Саша вышел. Амбалы по-прежнему стояли в коридоре, терпеливо ожидая решения паханов.
Спустя минут двадцать из камеры послышался приказ:
– Ведите на «хату»…
Его увели на этаж выше, и больше к нему никто не приходил. Утром, как всегда, зашипело, а затем заверещало радио. И Саша только тогда понял, что после той тяжелой беседы сумел заснуть…
За последующие дни Адвокат сделал для Солоника все, что только мог.
Первым делом подробно ознакомился с актом баллистической экспертизы, которая в подобных случаях чаще всего является решающим доказательством обвинения. Следователь нудно читал заключение, сыпал специальными терминами, демонстрировал многочисленные фототаблицы с обнаруженными гильзами и пулями, извлеченными из тел жертв. Затем защитник долго изучал само дело: российские законы – чистой воды казуистика, и при детальном изучении УК и УПК в деле всегда можно обнаружить что-нибудь подходящее для защиты.

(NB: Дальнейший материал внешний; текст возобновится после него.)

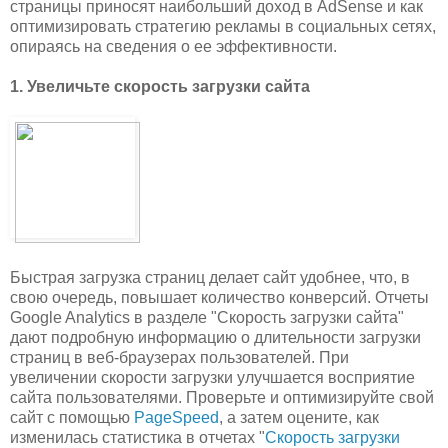
страницы приносят наибольший доход в AdSense и как
оптимизировать стратегию рекламы в социальных сетях,
опираясь на сведения о ее эффективности.
1. Увеличьте скорость загрузки сайта
Быстрая загрузка страниц делает сайт удобнее, что, в
свою очередь, повышает количество конверсий. Отчеты
Google Analytics в разделе "Скорость загрузки сайта"
дают подробную информацию о длительности загрузки
страниц в веб-браузерах пользователей. При
увеличении скорости загрузки улучшается восприятие
сайта пользователями. Проверьте и оптимизируйте свой
сайт с помощью
PageSpeed
, а затем оцените, как
изменилась статистика в отчетах "
Скорость загрузки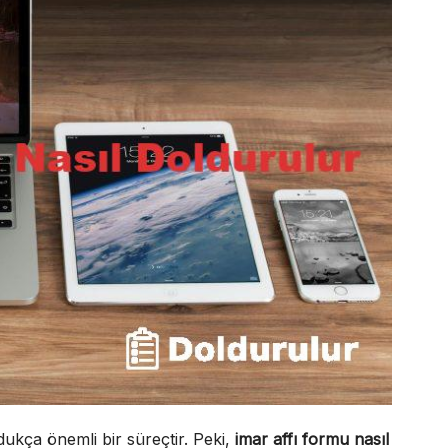
dukça önemli bir süreçtir. Peki,
imar affı formu nasıl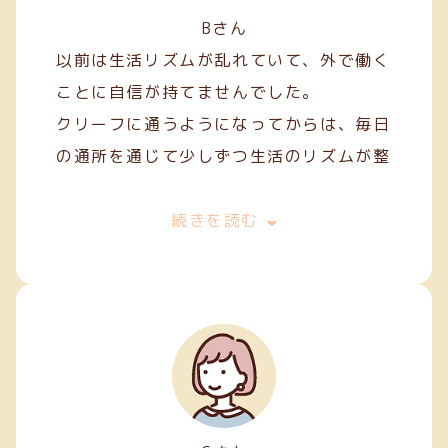
Bさん
以前は生活リズムが乱れていて、外で働く
ことに自信が持てませんでした。
クリーフに通うようになってからは、毎日
の通所を通じて少しずつ生活のリズムが整
い、安定した日々を過ごせるようになりま
した。
続きを読む
作業を通して人との関わり方を学ぶことも
でき、少しずつコミュニケーションにも慣
れてきました。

Между тем клиентура буквально рвала Адвоката на части. После нашумевшего убийства Влада Листьева ОМОН, точно сорвавшись с цепи, нагло бесчинствовал в ресторанах, саунах и казино – везде, где могла собираться братва. Задержания пугали вопиющей незаконностью, подсознательно наводя на мысль о том, что Россия прямиком катится в пучину государственного беспредела. Мусора, врываясь в кабак или игорный дом, ставили присутствующих вдоль стен, избивали прикладами. Под шумок срывали с братвы золотые часы, цепочки и браслеты. Братва, естественно, шипела, высказывая Адвокату все, что она думает по этому поводу, но в ментовку жаловаться не собиралась…
Больше всего раздражала слежка. Впрочем, защитник Александра Македонского уже привык к ней, как человек незаметно привыкает к ходу часов или биению собственного сердца. Выяснять, кто его ведет, зачем, для каких целей, пока что не было возможностей. Да и особого желания тоже…
Памятуя о слове, данном Алене, Адвокат мобилизовал свои связи среди лидеров криминалитета, которых в свое время защищал. Наверняка только они могли гарантировать безопасность клиента в следственном изоляторе.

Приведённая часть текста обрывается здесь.